In an interview with Military.com, retired Army Major General Robert Scales, a combat veteran who received the Silver Star for his actions during the Battle of Hamburger Hill in Vietnam, suggested that the task force is aiming quite high in its quest for improved combat efficiency. In fact, Major General Scales envisions turning all infantrymen into Rangers.

“Infantry is not a branch – 0311s, 11Bs (respectively the infantry military occupational specialities [MOS] for the Marines Corps and Army) – it’s not that. It’s a function. It’s those people on the ground who have line of sight of the enemy and kill them face to face,” said Major General Scales. “Secretary Mattis said from the very beginning…the only way this will work is if we treat close combat as an excepted function. If we build that functionality into the task force, it will work. If we fail to do it, if we fall back and treat the infantry as just another branch, it won’t work.”

To achieve their goal, the project’s managers have reached out to the special operations units of the Special Operations Command (SOCOM) and Joint Special Operations Command (JSOC) in an attempt to see what they have done to make their units so lethal. They studied Delta Force, Marine Force Recon, and the 75th Ranger Regiment and concluded that the lattermost was the more appealing template for the task force.

“The nuclear submariners are different; they are excepted,” Major General Scales said. “They are treated, trained, paid, recruited, selected differently than the rest of the Navy. Why? Because of what they do. It’s the same thing with the infantry. Unfortunately, over the last 220 years of our republic, the infantry at peacetime have been just sort of place-fillers. If you need somebody to do police, call up the guys who aren’t doing anything, the infantry,” he added.

The CCLTF found that the Ranger Regiment’s approach to recruitment, selection, and training enables it to produce what is arguably the most lethal light infantry unit in the world. Conversely, Delta Force, alongside SEAL Team Six—the military’s premier counterterrorism special mission unit—were deemed too focused on the individual as opposed to the Rangers’ focus on large-scale operations.

“If you except close combat as JSOC does—SEALs and Delta and the Rangers and so forth—and you look at what they do, what they are capable of doing, and you think to yourself, ‘Well, holy crap. You get that much more effectiveness by treating them differently?’ So why don’t we treat them all differently?” added the retired general.

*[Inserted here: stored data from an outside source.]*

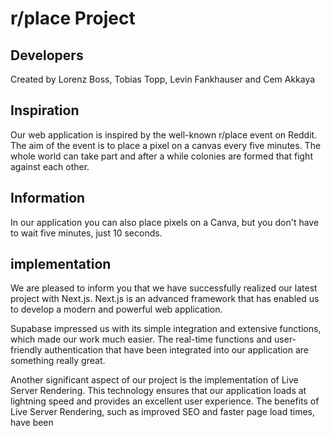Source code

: # r/place Project
## Developers
Created by Lorenz Boss, Tobias Topp, Levin Fankhauser and Cem Akkaya

## Inspiration 
Our web application is inspired by the well-known r/place event on Reddit. 
The aim of the event is to place a pixel on a canvas every five minutes. The whole world can take part and after a while colonies are formed that fight against each other.

## Information
In our application you can also place pixels on a Canva, but you don't have to wait five minutes, just 10 seconds.

## implementation
We are pleased to inform you that we have successfully realized our latest project with Next.js. Next.js is an advanced framework that has enabled us to develop a modern and powerful web application.

Supabase impressed us with its simple integration and extensive functions, which made our work much easier. The real-time functions and user-friendly authentication that have been integrated into our application are something really great.

Another significant aspect of our project is the implementation of Live Server Rendering. This technology ensures that our application loads at lightning speed and provides an excellent user experience. The benefits of Live Server Rendering, such as improved SEO and faster page load times, have been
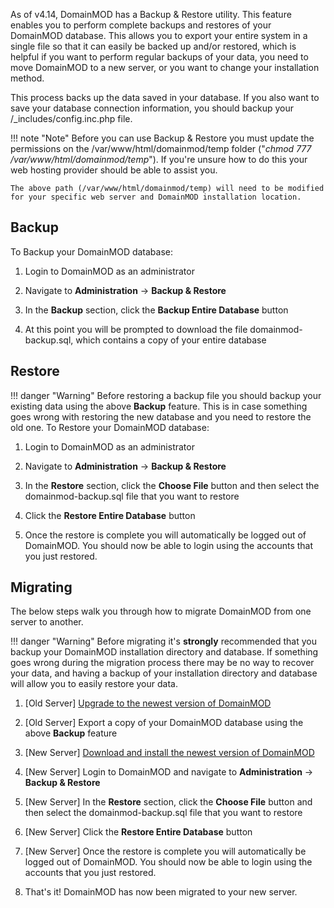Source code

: As of v4.14, DomainMOD has a Backup & Restore utility. This feature enables you to perform complete backups and restores of your DomainMOD database. This allows you to export your entire system in a single file so that it can easily be backed up and/or restored, which is helpful if you want to perform regular backups of your data, you need to move DomainMOD to a new server, or you want to change your installation method.

This process backs up the data saved in your database. If you also want to save your database connection information, you should backup your /_includes/config.inc.php file.


!!! note "Note"
    Before you can use Backup & Restore you must update the permissions on the /var/www/html/domainmod/temp folder ("_chmod 777 /var/www/html/domainmod/temp_"). If you're unsure how to do this your web hosting provider should be able to assist you.
    
    The above path (/var/www/html/domainmod/temp) will need to be modified for your specific web server and DomainMOD installation location.



Backup
------
To Backup your DomainMOD database:

1. Login to DomainMOD as an administrator

2. Navigate to **Administration** -> **Backup & Restore**

3. In the **Backup** section, click the **Backup Entire Database** button

4. At this point you will be prompted to download the file domainmod-backup.sql, which contains a copy of your entire database

Restore
------
    
!!! danger "Warning"
    Before restoring a backup file you should backup your existing data using the above **Backup** feature. This is in case something goes wrong with restoring the new database and you need to restore the old one.
To Restore your DomainMOD database:

1. Login to DomainMOD as an administrator

2. Navigate to **Administration** -> **Backup & Restore**

3. In the **Restore** section, click the **Choose File** button and then select the domainmod-backup.sql file that you want to restore

4. Click the **Restore Entire Database** button

5. Once the restore is complete you will automatically be logged out of DomainMOD. You should now be able to login using the accounts that you just restored.

Migrating
------
The below steps walk you through how to migrate DomainMOD from one server to another.

!!! danger "Warning"
    Before migrating it's **strongly** recommended that you backup your DomainMOD installation directory and database. If something goes wrong during the migration process there may be no way to recover your data, and having a backup of your installation directory and database will allow you to easily restore your data.
 
1. [Old Server] [Upgrade to the newest version of DomainMOD](https://domainmod.org/docs/userguide/upgrading/)

2. [Old Server] Export a copy of your DomainMOD database using the above **Backup** feature 

3. [New Server] [Download and install the newest version of DomainMOD](https://domainmod.org/docs/userguide/getting-started/#downloading)

4. [New Server] Login to DomainMOD and navigate to **Administration** -> **Backup & Restore**

5. [New Server] In the **Restore** section, click the **Choose File** button and then select the domainmod-backup.sql file that you want to restore

6. [New Server] Click the **Restore Entire Database** button

7. [New Server] Once the restore is complete you will automatically be logged out of DomainMOD. You should now be able to login using the accounts that you just restored.

8. That's it! DomainMOD has now been migrated to your new server.
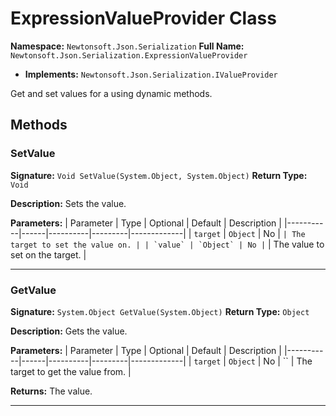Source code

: # ExpressionValueProvider Class

**Namespace:** `Newtonsoft.Json.Serialization`
**Full Name:** `Newtonsoft.Json.Serialization.ExpressionValueProvider`
- **Implements:** `Newtonsoft.Json.Serialization.IValueProvider`

Get and set values for a  using dynamic methods.

## Methods

### SetValue

**Signature:** `Void SetValue(System.Object, System.Object)`
**Return Type:** `Void`

**Description:** Sets the value.

**Parameters:**
| Parameter | Type | Optional | Default | Description |
|-----------|------|----------|---------|-------------|
| `target` | `Object` | No | `` | The target to set the value on. |
| `value` | `Object` | No | `` | The value to set on the target. |

---

### GetValue

**Signature:** `System.Object GetValue(System.Object)`
**Return Type:** `Object`

**Description:** Gets the value.

**Parameters:**
| Parameter | Type | Optional | Default | Description |
|-----------|------|----------|---------|-------------|
| `target` | `Object` | No | `` | The target to get the value from. |

**Returns:** The value.

---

But the Ranger Regiment, and indeed most of the special operations community, is facing recruitment and retention issues. And here lies the rub. If these units can’t achieve 100 percent manpower, how could the Marine Corps or the Army recruit, select, and train the thousands of infantrymen to the same standards? Ultimately, it’s all about standards. Special operations forces (SOF) aren’t special because they get to play with fancy toys; they’re special because of the physically and mentally rigorous selection processes and subsequent training. Otherwise, any unit would be able to perform their duties. The CCLTF is certainly prudent in its attempt to reorganize close-combat units, but they might be shooting for the stars with this effort in particular.